▶ _AIM OF THE TASK_
Search the records below for the string "Ужгородський" and copy each line where it turns up.

Collected data entries:
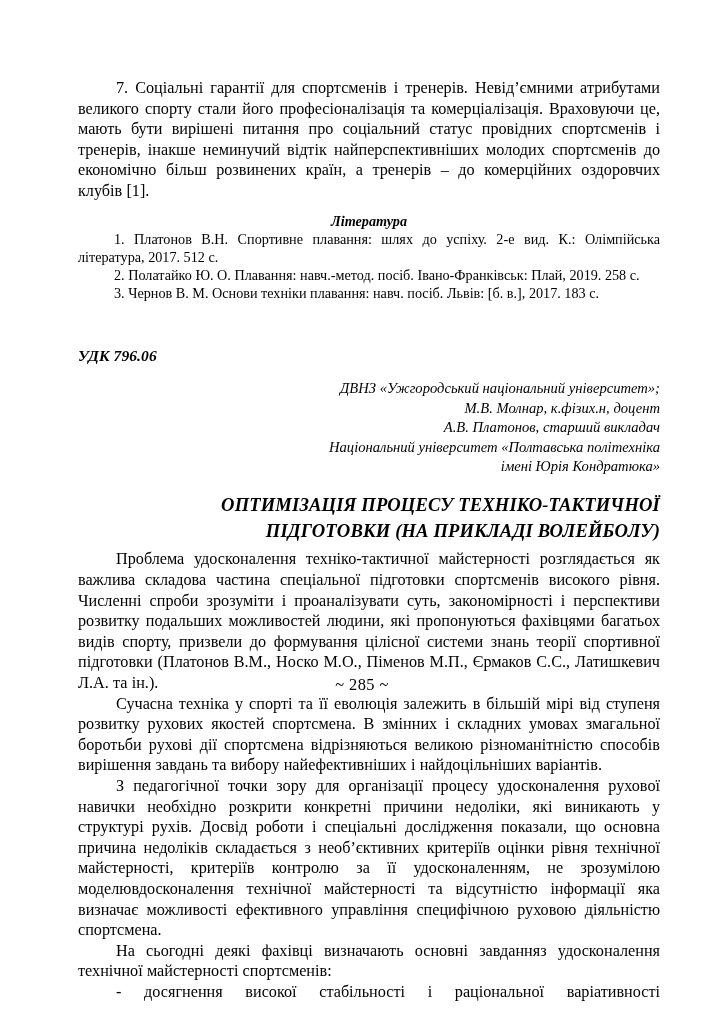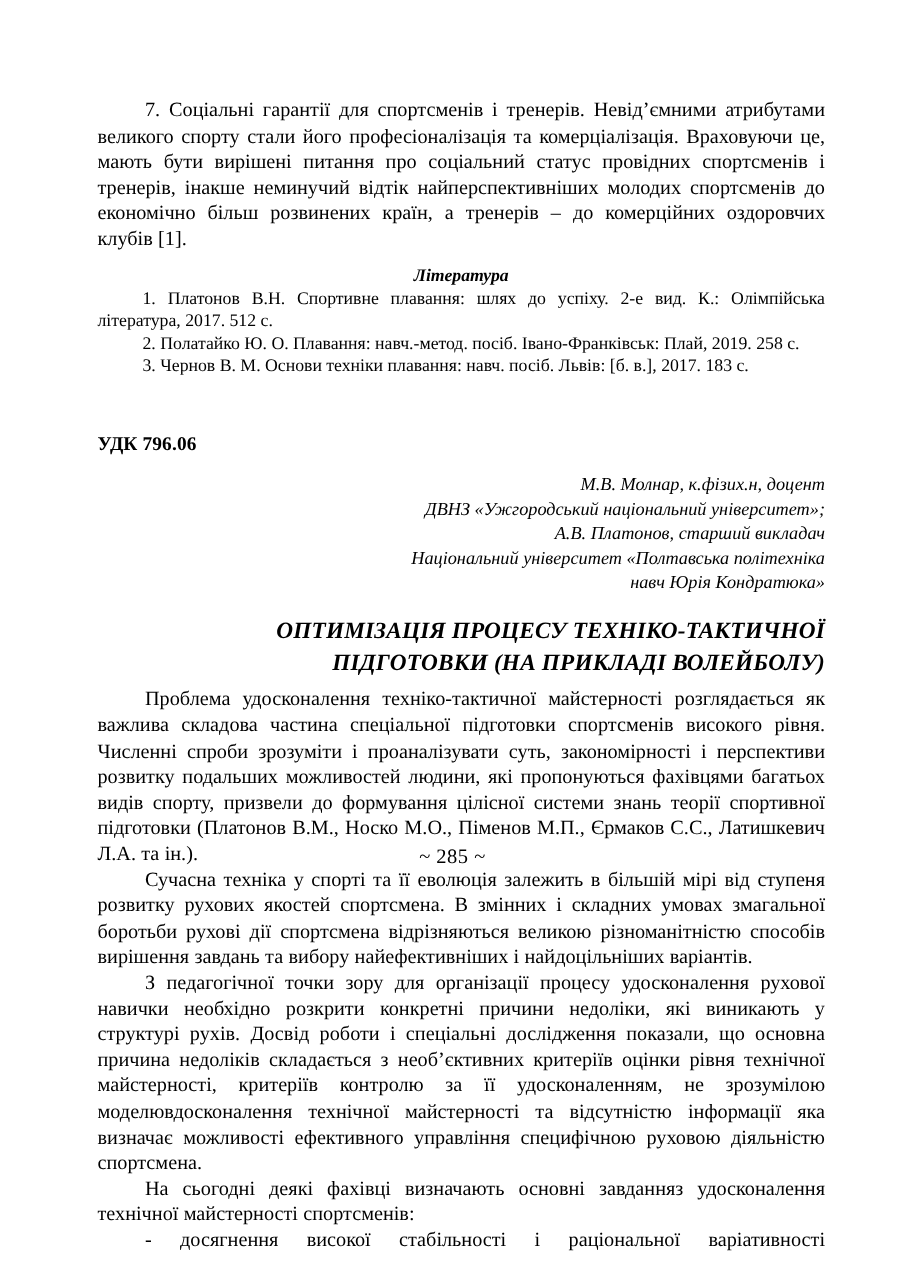--- a/index.html
+++ b/index.html
@@ -57,20 +57,21 @@
     margin: 0;
   }
 
   
   .udk {
     font-size: 15.5px;
     font-weight: bold;
     margin: 0;
     line-height: 20px;
     letter-spacing: 0.1px;
+    font-style: italic;
   }
 
   
   .authors {
     margin: 13px 0 0 0;
     text-align: right;
   }
   .author-line {
     font-size: 14.6px;
     font-style: italic;
@@ -133,25 +134,25 @@
 
     <p class="ref">1. Платонов В.Н. Спортивне плавання: шлях до успіху. 2-е вид. К.: Олімпійська література, 2017. 512 с.</p>
     <p class="ref">2. Полатайко Ю. О. Плавання: навч.-метод. посіб. Івано-Франківськ: Плай, 2019. 258 с.</p>
     <p class="ref">3. Чернов В. М. Основи техніки плавання: навч. посіб. Львів: [б. в.], 2017. 183 с.</p>
 
     <div class="gap-before-udk"></div>
 
     <p class="udk">УДК 796.06</p>
 
     <div class="authors">
+      <p class="author-line">ДВНЗ «Ужгородський національний університет»;</p>
       <p class="author-line">М.В. Молнар, к.фізих.н, доцент</p>
-      <p class="author-line">ДВНЗ «Ужгородський національний університет»;</p>
       <p class="author-line">А.В. Платонов, старший викладач</p>
       <p class="author-line">Національний університет «Полтавська політехніка</p>
-      <p class="author-line">навч Юрія Кондратюка»</p>
+      <p class="author-line">імені Юрія Кондратюка»</p>
     </div>
 
     <h1 class="doc-title">
       <span class="tl">ОПТИМІЗАЦІЯ ПРОЦЕСУ ТЕХНІКО-ТАКТИЧНОЇ</span>
       <span class="tl">ПІДГОТОВКИ (НА ПРИКЛАДІ ВОЛЕЙБОЛУ)</span>
     </h1>
 
     <p class="para">Проблема удосконалення техніко-тактичної майстерності розглядається як важлива складова частина спеціальної підготовки спортсменів високого рівня. Численні спроби зрозуміти і проаналізувати суть, закономірності і перспективи розвитку подальших можливостей людини, які пропонуються фахівцями багатьох видів спорту, призвели до формування цілісної системи знань теорії спортивної підготовки (Платонов В.М., Носко М.О., Піменов М.П., Єрмаков С.С., Латишкевич Л.А. та ін.).</p>
     <p class="para">Сучасна техніка у спорті та її еволюція залежить в більшій мірі від ступеня розвитку рухових якостей спортсмена. В змінних і складних умовах змагальної боротьби рухові дії спортсмена відрізняються великою різноманітністю способів вирішення завдань та вибору найефективніших і найдоцільніших варіантів.</p>
     <p class="para">З педагогічної точки зору для організації процесу удосконалення рухової навички необхідно розкрити конкретні причини недоліки, які виникають у структурі рухів. Досвід роботи і спеціальні дослідження показали, що основна причина недоліків складається з необ’єктивних критеріїв оцінки рівня технічної майстерності, критеріїв контролю за її удосконаленням, не зрозумілою моделювдосконалення технічної майстерності та відсутністю інформації яка визначає можливості ефективного управління специфічною руховою діяльністю спортсмена.</p>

▶ _ANSWER AREA_
+      <p class="author-line">ДВНЗ «Ужгородський національний університет»;</p>
-      <p class="author-line">ДВНЗ «Ужгородський національний університет»;</p>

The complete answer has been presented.